• _SUPPLIED DATA_
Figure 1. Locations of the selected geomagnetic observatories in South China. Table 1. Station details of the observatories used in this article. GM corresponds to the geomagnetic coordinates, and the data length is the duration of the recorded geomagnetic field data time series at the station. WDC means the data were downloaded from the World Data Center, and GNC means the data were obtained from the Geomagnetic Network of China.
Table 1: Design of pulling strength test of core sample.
...
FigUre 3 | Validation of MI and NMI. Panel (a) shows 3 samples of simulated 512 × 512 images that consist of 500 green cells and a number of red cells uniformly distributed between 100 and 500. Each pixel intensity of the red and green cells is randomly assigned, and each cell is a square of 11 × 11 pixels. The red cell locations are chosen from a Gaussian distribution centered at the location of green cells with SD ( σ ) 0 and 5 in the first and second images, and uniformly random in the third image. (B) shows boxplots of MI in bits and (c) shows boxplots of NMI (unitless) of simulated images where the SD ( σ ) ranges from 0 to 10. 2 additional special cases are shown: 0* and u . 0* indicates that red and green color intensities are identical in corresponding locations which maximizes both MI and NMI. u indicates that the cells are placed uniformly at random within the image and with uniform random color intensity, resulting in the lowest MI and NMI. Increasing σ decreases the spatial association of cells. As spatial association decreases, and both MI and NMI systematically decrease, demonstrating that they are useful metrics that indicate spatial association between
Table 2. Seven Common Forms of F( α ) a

• _YOUR ASSIGNMENT_
Everything above from the line with "FigUre 3 | Validation" to the line with "Table 2. Seven Common Forms of F( α ) a", both included, must be repeated exactly, and nothing outside that range.

• _OUTPUT OF THE TASK_
FigUre 3 | Validation of MI and NMI. Panel (a) shows 3 samples of simulated 512 × 512 images that consist of 500 green cells and a number of red cells uniformly distributed between 100 and 500. Each pixel intensity of the red and green cells is randomly assigned, and each cell is a square of 11 × 11 pixels. The red cell locations are chosen from a Gaussian distribution centered at the location of green cells with SD ( σ ) 0 and 5 in the first and second images, and uniformly random in the third image. (B) shows boxplots of MI in bits and (c) shows boxplots of NMI (unitless) of simulated images where the SD ( σ ) ranges from 0 to 10. 2 additional special cases are shown: 0* and u . 0* indicates that red and green color intensities are identical in corresponding locations which maximizes both MI and NMI. u indicates that the cells are placed uniformly at random within the image and with uniform random color intensity, resulting in the lowest MI and NMI. Increasing σ decreases the spatial association of cells. As spatial association decreases, and both MI and NMI systematically decrease, demonstrating that they are useful metrics that indicate spatial association between
Table 2. Seven Common Forms of F( α ) a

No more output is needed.